The Whole She-Bang in Sheboygan

Ah yes, the ever popular toilet gun!
Ah yes, the ever popular toilet gun!
I get it. You’re young, suave and debonair. You bring a certain je nais se quoi to parties and family functions. You’re charm is so contagious, vaccines we’re created for it. You’re so wonderful that alien abductors have asked you to probe them. Police often question you, just because they find you interesting. You’ve been known to cure narcolepsy just by walking into a room.

Simply put, you’re the kind of guy that women want and men want to be.

And, as regular readers of this blog know (yes, both of you), nothing says “Urbane and Hip” like trying to load a gun while you’re sitting on the pot.

After smoking pot.

Naturally.

The Sheboygan Press reports your hero’s been found.

A 25-year-old Sheboygan man was charged Monday after allegedly firing a handgun into the floor of his upstairs apartment unit while seated on his toilet, sending a bullet into an occupied downstairs apartment.

Dustin J. Sippel, of 1914B Calumet Drive, was charged with one felony count of first-degree reckless endangerment and misdemeanor counts of possession of a firearm while intoxicated, possession of drug paraphernalia and carrying a concealed weapon. If convicted, he faces up to nine years in prison.
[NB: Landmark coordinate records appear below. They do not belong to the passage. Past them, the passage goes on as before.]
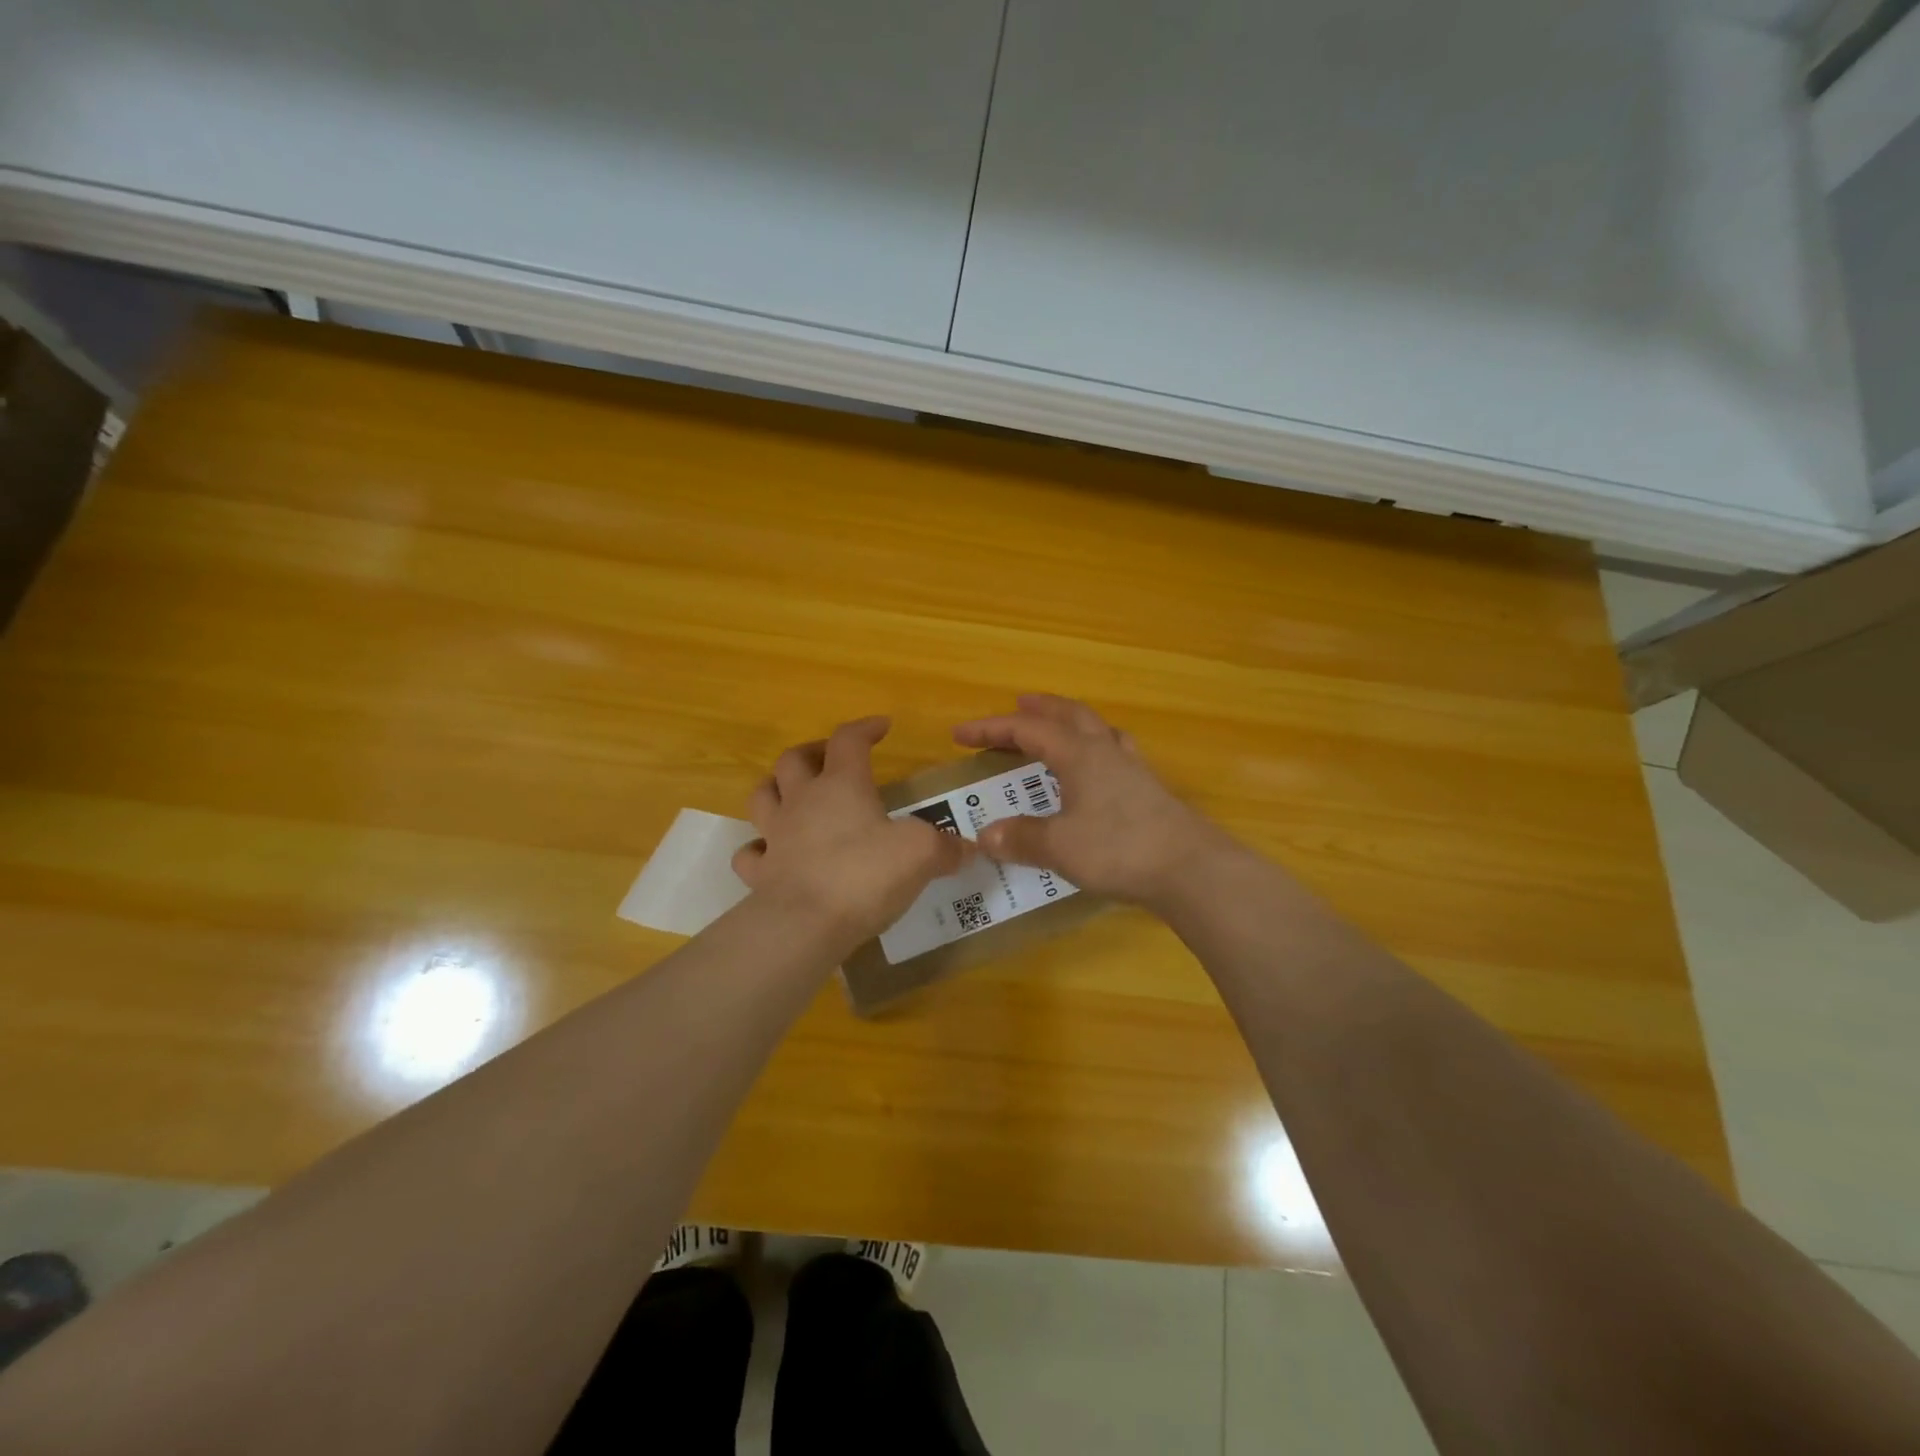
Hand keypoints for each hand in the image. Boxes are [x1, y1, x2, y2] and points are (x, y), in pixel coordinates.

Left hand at [733, 716, 972, 946]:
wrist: (806, 924)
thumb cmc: (865, 875)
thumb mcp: (921, 854)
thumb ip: (946, 848)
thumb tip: (966, 849)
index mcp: (842, 785)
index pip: (848, 739)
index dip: (865, 728)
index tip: (882, 726)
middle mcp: (802, 801)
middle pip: (794, 759)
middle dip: (812, 752)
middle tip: (829, 759)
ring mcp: (776, 836)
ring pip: (762, 796)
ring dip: (775, 788)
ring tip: (792, 795)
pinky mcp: (760, 874)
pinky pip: (750, 854)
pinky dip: (758, 850)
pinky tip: (771, 855)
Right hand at [952, 694, 1233, 908]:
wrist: (1190, 868)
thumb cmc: (1118, 849)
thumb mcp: (1059, 846)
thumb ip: (1020, 838)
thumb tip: (985, 835)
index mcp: (1079, 755)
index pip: (1027, 730)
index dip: (990, 728)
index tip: (959, 734)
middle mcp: (1105, 751)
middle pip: (1068, 715)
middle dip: (1039, 708)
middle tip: (1018, 705)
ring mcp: (1132, 768)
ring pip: (1097, 728)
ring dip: (1071, 722)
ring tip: (1058, 729)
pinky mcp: (1149, 789)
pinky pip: (1115, 752)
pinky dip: (1096, 747)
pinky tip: (1099, 767)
According to a criminal complaint, Sippel told Sheboygan police that he’d been sitting on the toilet late Saturday night “playing with his gun,” and “racking rounds into the chamber,” when it accidentally fired into the floor. When confronted by his downstairs neighbor, Sippel said he’d been drilling a hole in the floor.

Sippel’s neighbor then called the police and officers surrounded the home and evacuated the downstairs residents before entering the upper apartment, which Sippel had fled. A search later revealed drug paraphernalia, a shotgun and ammunition.

Police later located Sippel — who was still armed — walking on Sibley Court, where he admitted to firing the gun in his bathroom. Sippel also told police he’d drunk about four beers and smoked marijuana prior to the incident.

Yep, a real man’s man. I know that the female readers are thrilled that this fine specimen of man-meat has allowed his home address to be posted in the article. They’re even more thrilled to find out it’s less than a four hour drive so they can be there before lunch if they leave right now.

My guess is that, due to her recent introduction to fun with guns, Ashely Lobo’s already hailing a cab.

All Mr. Sippel needs now is to become the new face for Dos Equis’ commercials.

Although I’d bet he can’t pronounce it.